__Directive__: Copy the lines below that contain "gradient".

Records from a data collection
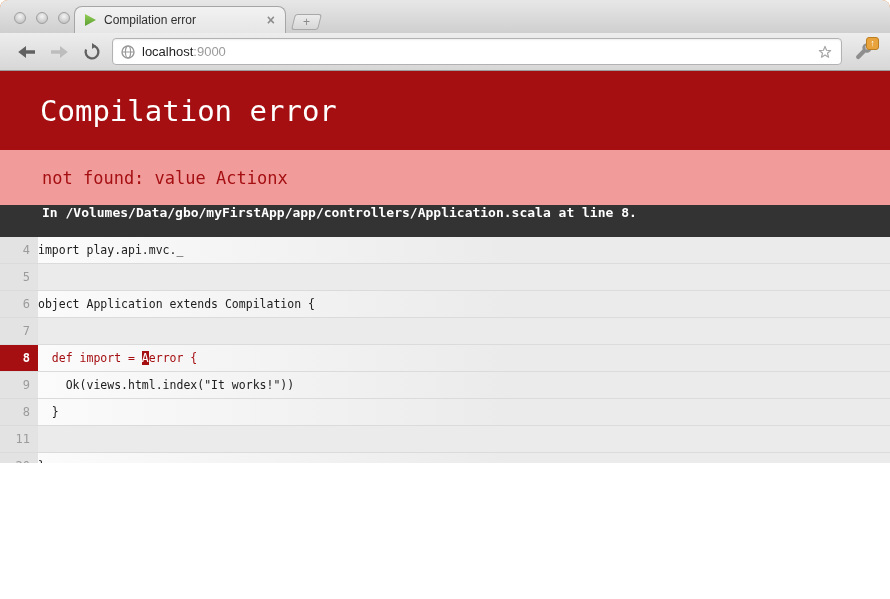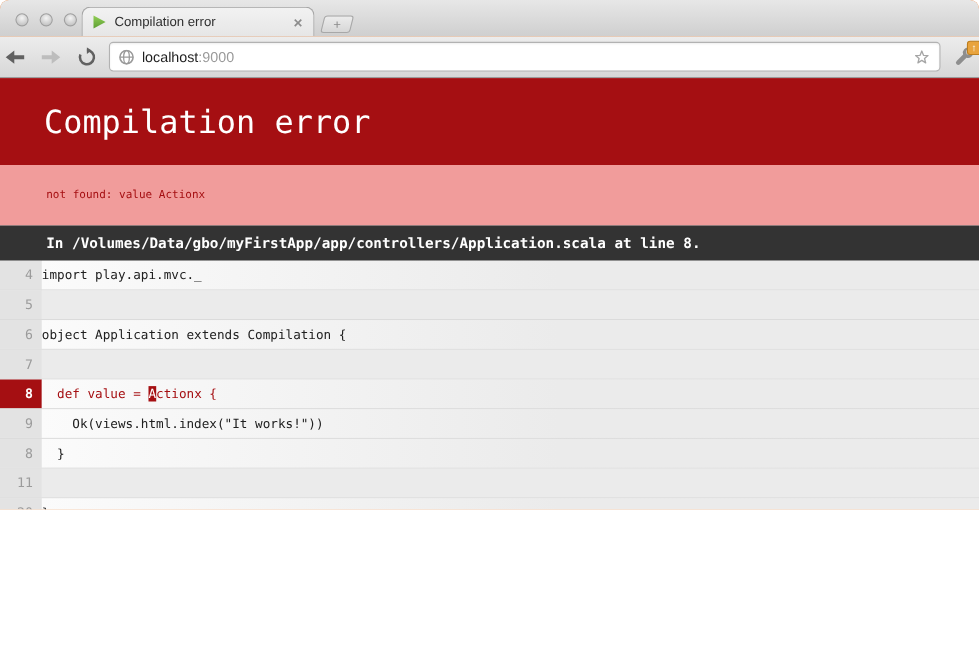--- a/index.html
+++ b/index.html
@@ -25,21 +25,21 @@
                cursor:default; padding:0 1px; }
   .newtab { position:absolute; left:293px; bottom:3px; width:27px; height:16px;
             background:linear-gradient(#ececec,#d7d7d7); border:1px solid #a8a8a8;
             border-radius:3px; transform:skewX(-14deg);
             display:flex; align-items:center; justify-content:center; }
   .newtab span { transform:skewX(14deg); color:#8a8a8a; font-size:12px; line-height:10px; }
 
   
   .toolbar { height:38px; flex:none; background:linear-gradient(#ededed,#d7d7d7);
              border-bottom:1px solid #9c9c9c;
-             display:flex; align-items:center; padding:0 0; gap:7px; }
+             display:flex; align-items:center; padding:0 13px; gap:7px; }
   .nav-btn { width:26px; height:26px; display:flex; align-items:center;
              justify-content:center; flex:none; }
   .urlbar { flex:1; height:27px; background:#fff; border:1px solid #b2b2b2;
             border-radius:4px; display:flex; align-items:center; padding:0 8px;
             gap:7px; box-shadow:inset 0 1px 2px rgba(0,0,0,.07); }
   .url-text { font-size:13px; color:#1f1f1f; }
   .url-port { color:#9a9a9a; }
   .star { margin-left:auto; display:flex; }
   .wrench-wrap { position:relative; width:28px; height:27px; flex:none;
                  display:flex; align-items:center; justify-content:center; }
@@ -47,23 +47,23 @@
            background:#e8a33d; border:1px solid #bd7e1e; border-radius:3px;
            color:#fff; font-size:9px; line-height:11px; text-align:center;
            font-weight:bold; }
 
   
   .content { flex:1; display:flex; flex-direction:column; background:#ececec;
              font-family:"DejaVu Sans Mono","Liberation Mono", monospace; }
   .page-header { height:79px; flex:none; background:#a50f12; color:#fff;
                  display:flex; align-items:center; padding:0 40px; font-size:29px; }
   .page-msg { height:55px; flex:none; background:#f19c9b; color:#a50f12;
-              display:flex; align-items:center; padding:0 42px; font-size:10px; }
+              display:flex; align-items:center; padding:0 42px; font-size:17px; }
   .page-loc { height:32px; flex:none; background:#333333; color:#fff;
-              display:flex; align-items:center; padding:0 42px; font-size:13px;
+              display:flex; align-items:flex-start; padding:0 42px; font-size:13px;
               font-weight:bold; }
   .code { flex:none; }
   .crow { height:27px; display:flex; border-bottom:1px solid #dbdbdb;
           font-size:11.5px; line-height:26px; }
   .gutter { width:38px; flex:none; background:#e3e3e3; color:#9b9b9b;
             text-align:right; padding-right:8px; font-size:12px; }
   .cline { flex:1; white-space:pre; color:#202020;
            background:#ebebeb; overflow:hidden; }
   .crow.has-content .cline { background:linear-gradient(to right,#fbfbfb,#ebebeb 55%); }
   .crow.error .gutter { background:#a50f12; color:#fff; font-weight:bold; }
@@ -166,21 +166,21 @@
         <div class="crow has-content">
           <div class="gutter">6</div>
           <div class="cline">object Application extends Compilation {</div>
         </div>
         <div class="crow">
           <div class="gutter">7</div>
           <div class="cline"></div>
         </div>
         <div class="crow error has-content">
           <div class="gutter">8</div>
-          <div class="cline"><span>  def value = </span><span class="marker">A</span><span>ctionx {</span></div>
+          <div class="cline"><span>  def import = </span><span class="marker">A</span><span>error {</span></div>
         </div>
         <div class="crow has-content">
           <div class="gutter">9</div>
           <div class="cline">    Ok(views.html.index("It works!"))</div>
         </div>
         <div class="crow has-content">
           <div class="gutter">8</div>
           <div class="cline">  }</div>
         </div>
         <div class="crow">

__Solved exercise__:
             background:linear-gradient(#ececec,#d7d7d7); border:1px solid #a8a8a8;
   .toolbar { height:38px; flex:none; background:linear-gradient(#ededed,#d7d7d7);
   .crow.has-content .cline { background:linear-gradient(to right,#fbfbfb,#ebebeb 55%); }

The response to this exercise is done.